[WHAT YOU SHOULD DO]
When you reach the line that contains "histopathology image of" in the data below, start reproducing lines exactly, and stop after the line that contains "microscopy captured an".

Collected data
##############################

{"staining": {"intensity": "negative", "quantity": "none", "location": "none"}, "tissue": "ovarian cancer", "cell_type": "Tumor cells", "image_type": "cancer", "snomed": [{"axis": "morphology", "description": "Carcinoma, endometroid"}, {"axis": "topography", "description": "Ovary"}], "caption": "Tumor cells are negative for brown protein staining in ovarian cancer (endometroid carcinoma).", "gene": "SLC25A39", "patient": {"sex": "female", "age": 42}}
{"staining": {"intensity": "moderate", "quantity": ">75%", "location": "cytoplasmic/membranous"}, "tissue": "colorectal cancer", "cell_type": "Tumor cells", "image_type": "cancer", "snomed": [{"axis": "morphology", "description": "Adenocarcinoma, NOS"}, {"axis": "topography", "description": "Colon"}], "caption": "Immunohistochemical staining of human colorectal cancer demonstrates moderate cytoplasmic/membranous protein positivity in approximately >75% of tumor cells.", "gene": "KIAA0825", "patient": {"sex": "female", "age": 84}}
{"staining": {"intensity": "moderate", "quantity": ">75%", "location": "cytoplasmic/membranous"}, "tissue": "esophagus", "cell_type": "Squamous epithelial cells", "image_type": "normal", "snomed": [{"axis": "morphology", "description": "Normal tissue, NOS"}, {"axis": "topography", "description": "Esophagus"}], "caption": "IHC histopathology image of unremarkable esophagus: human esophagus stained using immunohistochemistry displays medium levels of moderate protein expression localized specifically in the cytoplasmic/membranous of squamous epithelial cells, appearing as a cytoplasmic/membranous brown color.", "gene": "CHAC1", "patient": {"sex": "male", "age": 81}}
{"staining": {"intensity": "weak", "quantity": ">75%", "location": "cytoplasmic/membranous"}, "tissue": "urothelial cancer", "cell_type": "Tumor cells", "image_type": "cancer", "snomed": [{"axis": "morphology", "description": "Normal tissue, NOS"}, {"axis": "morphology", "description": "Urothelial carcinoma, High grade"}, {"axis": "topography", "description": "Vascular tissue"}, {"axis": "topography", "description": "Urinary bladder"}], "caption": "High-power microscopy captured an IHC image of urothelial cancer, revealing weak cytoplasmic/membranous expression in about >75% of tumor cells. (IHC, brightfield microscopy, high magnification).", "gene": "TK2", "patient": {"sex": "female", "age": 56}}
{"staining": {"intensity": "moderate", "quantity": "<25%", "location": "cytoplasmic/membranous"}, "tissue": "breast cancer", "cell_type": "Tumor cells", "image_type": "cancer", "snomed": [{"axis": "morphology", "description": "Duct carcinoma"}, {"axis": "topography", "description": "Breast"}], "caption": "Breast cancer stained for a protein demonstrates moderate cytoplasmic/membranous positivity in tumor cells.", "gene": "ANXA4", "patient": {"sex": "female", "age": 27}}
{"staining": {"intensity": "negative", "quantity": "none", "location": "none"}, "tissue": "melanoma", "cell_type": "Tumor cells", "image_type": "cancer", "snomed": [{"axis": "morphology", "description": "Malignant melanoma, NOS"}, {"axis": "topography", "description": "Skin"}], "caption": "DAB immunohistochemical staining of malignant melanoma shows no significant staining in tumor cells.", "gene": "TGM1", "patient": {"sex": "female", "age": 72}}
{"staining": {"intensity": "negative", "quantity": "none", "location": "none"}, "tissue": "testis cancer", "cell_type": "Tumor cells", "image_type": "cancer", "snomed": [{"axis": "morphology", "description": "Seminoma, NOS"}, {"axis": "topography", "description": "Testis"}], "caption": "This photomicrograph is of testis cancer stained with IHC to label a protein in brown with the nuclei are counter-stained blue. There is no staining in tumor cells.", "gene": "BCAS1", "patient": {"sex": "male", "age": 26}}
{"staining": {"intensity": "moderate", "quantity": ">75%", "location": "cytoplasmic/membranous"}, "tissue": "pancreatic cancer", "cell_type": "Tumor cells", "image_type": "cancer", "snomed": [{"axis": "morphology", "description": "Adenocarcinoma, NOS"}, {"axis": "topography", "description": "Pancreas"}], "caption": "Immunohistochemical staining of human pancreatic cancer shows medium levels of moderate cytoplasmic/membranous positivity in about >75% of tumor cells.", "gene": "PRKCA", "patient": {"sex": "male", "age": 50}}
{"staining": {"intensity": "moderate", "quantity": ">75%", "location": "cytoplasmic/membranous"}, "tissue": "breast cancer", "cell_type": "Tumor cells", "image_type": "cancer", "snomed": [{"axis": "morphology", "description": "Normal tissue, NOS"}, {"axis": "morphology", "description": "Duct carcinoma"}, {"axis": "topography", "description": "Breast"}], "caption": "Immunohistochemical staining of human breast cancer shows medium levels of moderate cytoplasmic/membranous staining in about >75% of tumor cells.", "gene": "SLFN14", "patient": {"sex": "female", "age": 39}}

##############################

[SOLUTION TO THE PROBLEM]
{"staining": {"intensity": "moderate", "quantity": ">75%", "location": "cytoplasmic/membranous"}, "tissue": "esophagus", "cell_type": "Squamous epithelial cells", "image_type": "normal", "snomed": [{"axis": "morphology", "description": "Normal tissue, NOS"}, {"axis": "topography", "description": "Esophagus"}], "caption": "IHC histopathology image of unremarkable esophagus: human esophagus stained using immunohistochemistry displays medium levels of moderate protein expression localized specifically in the cytoplasmic/membranous of squamous epithelial cells, appearing as a cytoplasmic/membranous brown color.", "gene": "CHAC1", "patient": {"sex": "male", "age": 81}}
{"staining": {"intensity": "weak", "quantity": ">75%", "location": "cytoplasmic/membranous"}, "tissue": "urothelial cancer", "cell_type": "Tumor cells", "image_type": "cancer", "snomed": [{"axis": "morphology", "description": "Normal tissue, NOS"}, {"axis": "morphology", "description": "Urothelial carcinoma, High grade"}, {"axis": "topography", "description": "Vascular tissue"}, {"axis": "topography", "description": "Urinary bladder"}], "caption": "High-power microscopy captured an IHC image of urothelial cancer, revealing weak cytoplasmic/membranous expression in about >75% of tumor cells. (IHC, brightfield microscopy, high magnification).", "gene": "TK2", "patient": {"sex": "female", "age": 56}}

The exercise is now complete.